まず、日本でカードのことをトランプと呼ぶようになった由来についてです。
元々は西洋でカードとかDeck of CardsとかPlaying Cardsと呼ばれているものを日本ではトランプと呼ばれます。これは元々切り札ということを意味しておりました。外国人がカードゲームをしているときにしきりに『トランプ』と叫ぶので、日本人はカードゲームのことを『トランプ』と呼ぶのだ、と勘違いし、今に至るようです。事の始まりは鹿鳴館時代の明治20年前後のこととのことです。
参考文献:松田道弘『トランプ・マジック』(1989)p.13筑摩書房
参考リンク:『トランプ-語源由来辞典』
トランプは52枚なのは1年が52週だから、という資料がありました。
参考リンク『実は意味があった!トランプに隠された5つの秘密』
また、スート(♤♡♢♧)については、14世紀後半から15世紀前半頃、昔から使われていたコイン、剣、杖、杯が今でいうクラブ、スペード、ダイヤ、ハートにデザインしなおされたとのことです。
しかし、イタリアでは一組40枚のトランプ 、スペインでは48枚のトランプで、昔ながらの杯、剣、コイン、杖という模様の物を使っているというような記載があります。
参考文献:(John Scarne "Scarne's new complete guide to gambling"(1986)p.625-636 Simon & Schuster, inc.)
ということで、トランプの枚数が1年を表す、という説はどうも無理があるようです。しかし、マジックのストーリーとしては何となくおしゃれですので、そういう説もあるとして使うと、何となく、いい薀蓄のように聞こえるのも確かです。本内容は見なかったことにして、その話を使っておきましょう。
トランプの由来についても、 原始的な妖術師が将来を占うために使っていた矢や四足獣の骨などが進化してできたもの、といったような内容含め、上記のJohn Scarneの本に色々歴史が記載されております。私はこれ以上英文読んで説明するのが面倒なので、興味のある人は元文献に当たって読んでください。
ジャック、クイーン、キングの絵札がありますが、これらそれぞれのスートごとにモデルがいるとのことです。
絵札の由来については
参考リンク:『トランプ(プレイングカード)について コラム』トランプの絵札、絵柄の人物
の解説に全面依存しております。
♤K スペードのキング「ダビデ王」(?~970BC)
♡K ハートのキング 「シャルルマーニュ」(742年~814年)
♧K クラブのキング 「アレキサンダー大王」(356BC~323BC)
♢K ダイヤのキング 「ジュリアス・シーザー」(100BC~44BC)
あまり気づきませんでしたが、ハートのキングだけひげがありません。どうも、最初に木版の原板を作った時に、職人がひげを誤って削ってしまったので、それ以来ひげなしのキングとなったようです(本当なんでしょうか?)
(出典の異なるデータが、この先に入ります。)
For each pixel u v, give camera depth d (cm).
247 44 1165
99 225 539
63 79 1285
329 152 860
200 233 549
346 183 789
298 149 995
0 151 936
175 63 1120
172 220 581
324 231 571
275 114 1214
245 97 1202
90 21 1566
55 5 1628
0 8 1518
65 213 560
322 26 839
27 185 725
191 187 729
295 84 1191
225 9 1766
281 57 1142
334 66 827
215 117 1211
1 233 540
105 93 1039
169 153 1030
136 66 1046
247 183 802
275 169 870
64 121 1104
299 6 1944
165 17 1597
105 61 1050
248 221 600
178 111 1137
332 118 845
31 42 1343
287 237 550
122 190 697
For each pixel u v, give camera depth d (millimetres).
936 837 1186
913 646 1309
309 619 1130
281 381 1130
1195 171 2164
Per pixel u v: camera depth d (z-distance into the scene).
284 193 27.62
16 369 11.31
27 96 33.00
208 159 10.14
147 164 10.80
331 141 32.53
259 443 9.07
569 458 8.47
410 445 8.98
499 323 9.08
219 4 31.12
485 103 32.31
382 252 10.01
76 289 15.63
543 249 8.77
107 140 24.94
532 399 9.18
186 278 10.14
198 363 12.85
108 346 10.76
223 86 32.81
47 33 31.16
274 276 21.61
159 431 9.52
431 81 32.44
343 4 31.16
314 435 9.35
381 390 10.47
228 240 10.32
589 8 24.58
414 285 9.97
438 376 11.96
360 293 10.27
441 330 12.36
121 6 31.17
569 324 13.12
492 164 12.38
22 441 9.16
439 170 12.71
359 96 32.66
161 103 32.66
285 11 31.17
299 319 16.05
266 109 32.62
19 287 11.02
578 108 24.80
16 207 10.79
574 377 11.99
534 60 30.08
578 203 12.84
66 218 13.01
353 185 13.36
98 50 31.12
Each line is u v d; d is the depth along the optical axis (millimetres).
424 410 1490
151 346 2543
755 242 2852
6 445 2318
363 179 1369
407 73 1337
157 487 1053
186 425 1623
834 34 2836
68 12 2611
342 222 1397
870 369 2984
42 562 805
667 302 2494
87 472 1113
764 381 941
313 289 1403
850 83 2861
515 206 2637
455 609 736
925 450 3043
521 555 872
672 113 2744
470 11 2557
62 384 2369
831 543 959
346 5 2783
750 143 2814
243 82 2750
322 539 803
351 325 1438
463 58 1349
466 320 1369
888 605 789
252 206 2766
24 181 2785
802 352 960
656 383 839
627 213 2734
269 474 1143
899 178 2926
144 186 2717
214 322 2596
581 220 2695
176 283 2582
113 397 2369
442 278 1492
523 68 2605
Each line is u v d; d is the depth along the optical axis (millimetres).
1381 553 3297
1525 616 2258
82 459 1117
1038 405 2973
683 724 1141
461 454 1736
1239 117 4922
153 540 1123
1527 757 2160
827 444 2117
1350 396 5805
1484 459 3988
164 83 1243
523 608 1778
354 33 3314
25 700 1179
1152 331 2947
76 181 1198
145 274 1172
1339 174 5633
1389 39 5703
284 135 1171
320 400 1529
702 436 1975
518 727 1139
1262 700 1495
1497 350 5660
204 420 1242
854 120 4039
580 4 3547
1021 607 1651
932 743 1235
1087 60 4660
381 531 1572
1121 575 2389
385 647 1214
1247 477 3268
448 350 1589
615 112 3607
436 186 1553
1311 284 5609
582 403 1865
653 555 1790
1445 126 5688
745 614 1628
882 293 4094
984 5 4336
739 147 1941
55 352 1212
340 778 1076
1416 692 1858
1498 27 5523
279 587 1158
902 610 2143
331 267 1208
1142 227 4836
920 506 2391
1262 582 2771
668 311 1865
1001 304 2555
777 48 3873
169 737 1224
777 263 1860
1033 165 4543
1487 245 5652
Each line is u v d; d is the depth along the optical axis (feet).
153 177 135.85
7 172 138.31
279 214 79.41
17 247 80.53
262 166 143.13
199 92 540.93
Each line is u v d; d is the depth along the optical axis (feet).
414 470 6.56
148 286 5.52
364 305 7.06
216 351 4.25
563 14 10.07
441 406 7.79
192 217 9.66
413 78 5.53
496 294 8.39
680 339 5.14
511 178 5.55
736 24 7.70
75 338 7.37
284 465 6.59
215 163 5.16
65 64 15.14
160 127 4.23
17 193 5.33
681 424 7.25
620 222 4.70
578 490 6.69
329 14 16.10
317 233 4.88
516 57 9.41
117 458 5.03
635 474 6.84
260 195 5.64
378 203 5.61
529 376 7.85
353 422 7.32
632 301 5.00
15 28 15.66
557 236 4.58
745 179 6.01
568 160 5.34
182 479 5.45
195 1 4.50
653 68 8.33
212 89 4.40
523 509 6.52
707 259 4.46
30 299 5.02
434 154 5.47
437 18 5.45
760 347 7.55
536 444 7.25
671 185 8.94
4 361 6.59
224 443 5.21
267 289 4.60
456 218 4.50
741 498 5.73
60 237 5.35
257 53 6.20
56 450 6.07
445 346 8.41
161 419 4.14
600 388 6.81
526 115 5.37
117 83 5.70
これら4人のキングは、西欧文化の基礎となった4つの文明「ヘブライ(イスラエル・ユダヤの別称)」「神聖ローマ帝国」「ギリシャ」「古代ローマ帝国」を表しているとのことです。 キングについて、「シャルルマーニュ」さんだけはあまりなじみがありませんが、他の方はさすがに日本でも有名な方々ですね。
♤Q スペードのクイーン「パラス・アテナ」(Pallas Athena)
♡Q ハートのクイーン 「ジュディス」(Judith)
♧Q クラブのクイーン 「アージン」(Argine、アルジーヌ)
♢Q ダイヤのクイーン 「ラケル」(Rachel、英語読みレイチェル)
クイーンについては聖書に登場する方や、有名な王の妻とかで、いまいちなじみがありませんが、まあそれはそれは素晴らしい方々のようです。
♤J スペードのジャック 「オジェ・ル・ダノワ」(Ogier le danois)
♡J ハートのジャック 「ラハイヤ」(La Hire)
♧J クラブのジャック 「ランスロット」(Lancelot)
♢J ダイヤのジャック 「ローラン」又は「ヘクトール」
ジャックは従者ということで、勇者揃いのようですが、こちらも歴史的には日本人にあまりなじみがないようです(私だけかも?)。
ということで、絵札の人物にかこつけたストーリーを作ってマジックをすると楽しくなるかもしれません。
ただし、これまで、全く本題の手品・マジックの話を行っていませんので、まだまだ道のりは遠いですが。
非常識なマジック入門講座としては、この辺の話は本筋ではないので、さっさとマジックをできるようになりたい方は飛ばしましょう、というのが結論です。